A scheduler determines which jobs run, where and when they run, and the resources allocated to the jobs. The YARN (MRv2) and MapReduce (MRv1) computation frameworks support the following schedulers:

  • FIFO - Allocates resources based on arrival time.
  • Fair - Allocates resources to weighted pools, with fair sharing within each pool. When configuring the scheduling policy of a pool, Domain Resource Fairness (DRF) is a type of fair scheduler.
  • Capacity - Allocates resources to pools, with FIFO scheduling within each pool.

The scheduler defaults for YARN and MapReduce are:

  • YARN - Cloudera Manager and CDH 5 set the default to Fair Scheduler. Cloudera recommends Fair Scheduler. FIFO and Capacity Scheduler are also available.

    In YARN, the scheduler is responsible for allocating resources to the various running applications subject to familiar constraints of capacities, queues, and so on. The scheduler performs its scheduling function based on resource requirements of the applications; it does so based on the abstract notion of a resource container that incorporates elements such as memory, CPU, disk, and network.

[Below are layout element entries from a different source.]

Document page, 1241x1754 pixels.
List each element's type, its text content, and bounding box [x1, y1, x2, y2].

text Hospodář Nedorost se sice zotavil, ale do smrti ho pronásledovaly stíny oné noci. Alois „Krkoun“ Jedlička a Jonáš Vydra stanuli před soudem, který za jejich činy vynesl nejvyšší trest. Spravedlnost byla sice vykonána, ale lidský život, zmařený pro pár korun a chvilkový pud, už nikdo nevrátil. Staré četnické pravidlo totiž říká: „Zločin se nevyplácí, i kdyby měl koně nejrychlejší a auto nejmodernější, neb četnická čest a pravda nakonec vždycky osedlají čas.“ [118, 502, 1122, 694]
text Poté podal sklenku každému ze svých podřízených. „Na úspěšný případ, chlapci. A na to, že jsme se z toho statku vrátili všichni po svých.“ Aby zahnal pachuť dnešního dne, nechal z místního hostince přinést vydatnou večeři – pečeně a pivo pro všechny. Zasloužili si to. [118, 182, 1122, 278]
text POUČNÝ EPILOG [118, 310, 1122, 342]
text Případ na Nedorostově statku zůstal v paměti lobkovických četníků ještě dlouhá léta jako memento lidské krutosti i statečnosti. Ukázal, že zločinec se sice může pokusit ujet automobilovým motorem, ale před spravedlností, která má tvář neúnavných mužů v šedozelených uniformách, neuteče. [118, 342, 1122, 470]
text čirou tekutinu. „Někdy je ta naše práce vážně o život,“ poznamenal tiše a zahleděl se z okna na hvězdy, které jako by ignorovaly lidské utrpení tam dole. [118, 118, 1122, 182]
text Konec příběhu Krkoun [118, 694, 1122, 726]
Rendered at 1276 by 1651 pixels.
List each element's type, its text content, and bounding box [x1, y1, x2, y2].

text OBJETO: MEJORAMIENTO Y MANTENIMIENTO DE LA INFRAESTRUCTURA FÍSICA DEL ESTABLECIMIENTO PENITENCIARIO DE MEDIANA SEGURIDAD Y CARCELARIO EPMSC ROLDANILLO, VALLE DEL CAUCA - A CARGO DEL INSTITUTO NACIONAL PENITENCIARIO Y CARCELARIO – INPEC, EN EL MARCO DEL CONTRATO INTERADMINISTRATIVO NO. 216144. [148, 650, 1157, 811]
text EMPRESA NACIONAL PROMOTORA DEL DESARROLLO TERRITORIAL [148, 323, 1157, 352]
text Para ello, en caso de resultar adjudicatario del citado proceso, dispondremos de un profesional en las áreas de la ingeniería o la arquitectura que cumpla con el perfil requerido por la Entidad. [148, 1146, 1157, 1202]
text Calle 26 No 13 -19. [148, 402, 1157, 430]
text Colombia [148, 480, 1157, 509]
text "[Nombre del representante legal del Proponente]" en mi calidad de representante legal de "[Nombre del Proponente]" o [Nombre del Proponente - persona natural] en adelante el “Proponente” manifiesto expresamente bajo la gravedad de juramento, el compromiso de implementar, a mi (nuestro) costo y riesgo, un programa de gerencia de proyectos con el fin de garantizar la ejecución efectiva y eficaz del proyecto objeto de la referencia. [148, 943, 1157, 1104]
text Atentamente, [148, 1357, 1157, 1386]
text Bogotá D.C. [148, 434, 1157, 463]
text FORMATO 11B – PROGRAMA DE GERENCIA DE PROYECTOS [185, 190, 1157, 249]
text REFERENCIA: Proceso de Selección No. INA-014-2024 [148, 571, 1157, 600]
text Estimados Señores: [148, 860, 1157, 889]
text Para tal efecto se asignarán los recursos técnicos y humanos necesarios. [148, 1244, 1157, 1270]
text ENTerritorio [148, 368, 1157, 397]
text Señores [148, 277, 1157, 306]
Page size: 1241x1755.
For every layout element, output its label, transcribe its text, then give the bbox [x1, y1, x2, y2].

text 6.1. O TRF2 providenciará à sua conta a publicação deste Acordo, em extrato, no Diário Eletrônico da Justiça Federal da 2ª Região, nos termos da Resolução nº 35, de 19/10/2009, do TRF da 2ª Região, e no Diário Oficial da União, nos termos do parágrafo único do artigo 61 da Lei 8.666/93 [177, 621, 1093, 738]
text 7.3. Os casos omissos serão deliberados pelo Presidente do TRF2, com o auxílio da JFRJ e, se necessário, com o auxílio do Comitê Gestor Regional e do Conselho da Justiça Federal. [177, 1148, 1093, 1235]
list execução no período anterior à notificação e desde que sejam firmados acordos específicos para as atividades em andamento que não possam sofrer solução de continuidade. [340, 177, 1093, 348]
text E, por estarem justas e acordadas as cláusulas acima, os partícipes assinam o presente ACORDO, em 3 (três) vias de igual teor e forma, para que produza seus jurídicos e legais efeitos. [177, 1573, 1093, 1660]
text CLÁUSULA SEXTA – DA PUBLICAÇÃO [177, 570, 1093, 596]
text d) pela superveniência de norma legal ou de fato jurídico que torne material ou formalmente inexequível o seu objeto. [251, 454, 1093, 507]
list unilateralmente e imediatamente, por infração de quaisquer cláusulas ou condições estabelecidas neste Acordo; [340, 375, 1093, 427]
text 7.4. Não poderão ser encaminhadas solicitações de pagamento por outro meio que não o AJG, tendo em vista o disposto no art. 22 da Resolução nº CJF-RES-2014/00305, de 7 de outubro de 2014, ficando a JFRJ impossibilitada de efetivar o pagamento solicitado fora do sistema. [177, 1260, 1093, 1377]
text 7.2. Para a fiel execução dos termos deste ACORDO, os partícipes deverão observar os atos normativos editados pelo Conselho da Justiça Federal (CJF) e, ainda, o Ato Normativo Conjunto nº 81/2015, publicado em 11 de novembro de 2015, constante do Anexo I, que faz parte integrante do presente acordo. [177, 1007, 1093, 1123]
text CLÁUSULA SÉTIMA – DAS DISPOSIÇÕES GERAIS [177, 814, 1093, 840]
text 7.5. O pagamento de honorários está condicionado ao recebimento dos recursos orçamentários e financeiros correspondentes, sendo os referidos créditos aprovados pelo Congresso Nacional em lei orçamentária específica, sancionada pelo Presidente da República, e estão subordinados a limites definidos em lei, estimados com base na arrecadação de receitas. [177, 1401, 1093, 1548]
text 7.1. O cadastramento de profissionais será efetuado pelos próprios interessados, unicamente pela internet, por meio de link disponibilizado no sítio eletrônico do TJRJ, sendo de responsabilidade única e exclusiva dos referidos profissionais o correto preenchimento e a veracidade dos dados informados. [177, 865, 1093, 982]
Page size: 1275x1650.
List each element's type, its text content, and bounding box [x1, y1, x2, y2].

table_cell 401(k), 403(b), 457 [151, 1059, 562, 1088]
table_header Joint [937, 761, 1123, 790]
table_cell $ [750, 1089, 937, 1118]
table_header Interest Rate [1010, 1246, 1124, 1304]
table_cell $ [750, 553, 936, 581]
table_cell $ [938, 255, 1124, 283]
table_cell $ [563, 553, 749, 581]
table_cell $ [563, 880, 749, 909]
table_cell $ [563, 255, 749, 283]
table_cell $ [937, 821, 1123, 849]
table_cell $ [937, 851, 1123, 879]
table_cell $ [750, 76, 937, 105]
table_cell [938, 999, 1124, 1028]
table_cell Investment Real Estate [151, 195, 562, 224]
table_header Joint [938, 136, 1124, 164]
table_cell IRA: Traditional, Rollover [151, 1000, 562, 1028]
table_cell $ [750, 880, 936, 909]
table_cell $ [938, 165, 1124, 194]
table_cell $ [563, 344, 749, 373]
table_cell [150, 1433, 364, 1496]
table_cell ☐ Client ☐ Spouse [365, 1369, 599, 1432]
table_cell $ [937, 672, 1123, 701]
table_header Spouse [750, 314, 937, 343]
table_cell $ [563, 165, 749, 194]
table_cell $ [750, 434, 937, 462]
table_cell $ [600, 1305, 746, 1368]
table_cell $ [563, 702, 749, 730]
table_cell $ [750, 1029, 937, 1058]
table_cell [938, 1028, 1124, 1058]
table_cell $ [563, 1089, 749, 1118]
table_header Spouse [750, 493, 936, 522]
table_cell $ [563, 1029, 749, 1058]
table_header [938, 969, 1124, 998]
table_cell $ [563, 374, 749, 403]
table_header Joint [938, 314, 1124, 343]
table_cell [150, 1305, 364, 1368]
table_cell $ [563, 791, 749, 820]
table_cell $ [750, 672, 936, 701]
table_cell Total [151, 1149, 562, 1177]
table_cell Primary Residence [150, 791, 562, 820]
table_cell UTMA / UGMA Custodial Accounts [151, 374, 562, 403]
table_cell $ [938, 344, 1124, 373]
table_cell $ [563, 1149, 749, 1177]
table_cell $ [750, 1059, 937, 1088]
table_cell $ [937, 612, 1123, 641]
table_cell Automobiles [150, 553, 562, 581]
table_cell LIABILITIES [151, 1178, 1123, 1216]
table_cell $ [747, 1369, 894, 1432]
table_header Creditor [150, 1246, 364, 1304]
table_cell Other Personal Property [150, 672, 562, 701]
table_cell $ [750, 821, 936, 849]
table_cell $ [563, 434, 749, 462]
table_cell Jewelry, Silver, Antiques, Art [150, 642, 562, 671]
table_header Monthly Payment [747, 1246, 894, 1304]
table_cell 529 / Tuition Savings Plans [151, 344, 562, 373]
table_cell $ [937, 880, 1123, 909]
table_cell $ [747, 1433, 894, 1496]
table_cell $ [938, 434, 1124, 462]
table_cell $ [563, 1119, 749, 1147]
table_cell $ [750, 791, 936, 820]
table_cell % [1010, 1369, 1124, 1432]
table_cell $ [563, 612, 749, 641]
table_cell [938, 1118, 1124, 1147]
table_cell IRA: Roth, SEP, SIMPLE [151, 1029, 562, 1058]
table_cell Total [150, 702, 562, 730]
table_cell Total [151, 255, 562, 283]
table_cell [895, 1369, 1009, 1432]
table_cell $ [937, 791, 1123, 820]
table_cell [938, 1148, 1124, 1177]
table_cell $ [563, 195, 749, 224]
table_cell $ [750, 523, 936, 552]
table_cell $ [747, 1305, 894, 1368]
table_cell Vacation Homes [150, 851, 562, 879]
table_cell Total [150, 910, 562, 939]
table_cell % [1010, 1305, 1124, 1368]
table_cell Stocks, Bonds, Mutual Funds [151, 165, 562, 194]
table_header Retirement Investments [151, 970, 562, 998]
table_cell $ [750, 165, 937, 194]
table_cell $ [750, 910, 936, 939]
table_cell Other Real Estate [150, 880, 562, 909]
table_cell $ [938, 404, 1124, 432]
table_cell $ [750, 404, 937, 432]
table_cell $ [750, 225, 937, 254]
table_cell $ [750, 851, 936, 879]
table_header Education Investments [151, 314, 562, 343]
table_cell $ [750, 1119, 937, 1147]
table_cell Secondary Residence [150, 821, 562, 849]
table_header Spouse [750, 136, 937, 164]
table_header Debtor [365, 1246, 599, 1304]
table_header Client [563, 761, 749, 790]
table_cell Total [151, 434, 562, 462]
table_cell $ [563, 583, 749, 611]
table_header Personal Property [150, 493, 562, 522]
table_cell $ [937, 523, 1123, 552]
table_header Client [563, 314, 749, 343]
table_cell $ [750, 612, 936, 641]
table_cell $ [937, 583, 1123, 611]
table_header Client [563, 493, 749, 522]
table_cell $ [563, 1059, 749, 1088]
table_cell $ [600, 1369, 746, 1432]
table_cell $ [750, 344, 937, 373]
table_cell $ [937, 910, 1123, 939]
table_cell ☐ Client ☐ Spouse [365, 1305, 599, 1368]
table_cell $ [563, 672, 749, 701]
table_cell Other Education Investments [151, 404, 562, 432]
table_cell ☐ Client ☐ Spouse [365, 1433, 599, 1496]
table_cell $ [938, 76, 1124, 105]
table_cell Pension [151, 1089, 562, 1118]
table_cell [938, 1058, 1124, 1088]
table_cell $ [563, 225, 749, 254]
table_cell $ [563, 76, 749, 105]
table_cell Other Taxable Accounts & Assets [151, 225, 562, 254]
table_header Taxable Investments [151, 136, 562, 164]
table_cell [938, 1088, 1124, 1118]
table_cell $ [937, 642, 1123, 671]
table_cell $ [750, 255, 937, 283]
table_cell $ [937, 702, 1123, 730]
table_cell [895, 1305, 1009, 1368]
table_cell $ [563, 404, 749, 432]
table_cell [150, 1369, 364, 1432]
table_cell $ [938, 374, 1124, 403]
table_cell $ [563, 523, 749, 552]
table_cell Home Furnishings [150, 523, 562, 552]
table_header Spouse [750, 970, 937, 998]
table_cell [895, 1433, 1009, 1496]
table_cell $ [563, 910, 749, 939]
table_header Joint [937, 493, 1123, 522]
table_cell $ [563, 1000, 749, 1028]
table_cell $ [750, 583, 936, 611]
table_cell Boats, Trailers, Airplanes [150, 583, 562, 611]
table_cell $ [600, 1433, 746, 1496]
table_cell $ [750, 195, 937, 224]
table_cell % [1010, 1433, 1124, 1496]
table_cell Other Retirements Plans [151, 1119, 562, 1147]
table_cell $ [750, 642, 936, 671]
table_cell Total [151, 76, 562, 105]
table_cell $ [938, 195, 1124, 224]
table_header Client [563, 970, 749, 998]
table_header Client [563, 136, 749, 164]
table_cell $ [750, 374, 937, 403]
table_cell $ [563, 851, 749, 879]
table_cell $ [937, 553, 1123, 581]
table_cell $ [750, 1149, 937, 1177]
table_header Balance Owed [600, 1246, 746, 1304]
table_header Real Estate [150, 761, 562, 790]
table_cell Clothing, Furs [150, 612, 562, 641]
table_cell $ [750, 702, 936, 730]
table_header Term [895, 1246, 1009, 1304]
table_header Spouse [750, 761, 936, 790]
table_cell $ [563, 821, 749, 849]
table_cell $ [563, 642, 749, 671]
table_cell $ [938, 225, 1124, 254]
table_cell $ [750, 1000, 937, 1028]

    The YARN scheduler has a pluggable policy, which is responsible for partitioning cluster resources among the various queues, applications, and so on.

    If you are running CDH 5, you can manually configure the scheduler type. If you choose the Fair Scheduler, see Configuring the Fair Scheduler for information on how to manually configure it. Alternatively you can use Cloudera Manager dynamic allocation to manage scheduler configuration.

  • MapReduce - Cloudera Manager and CDH 5 set the default scheduler to FIFO for backward compatibility, however Cloudera recommends Fair Scheduler. Capacity Scheduler is also available.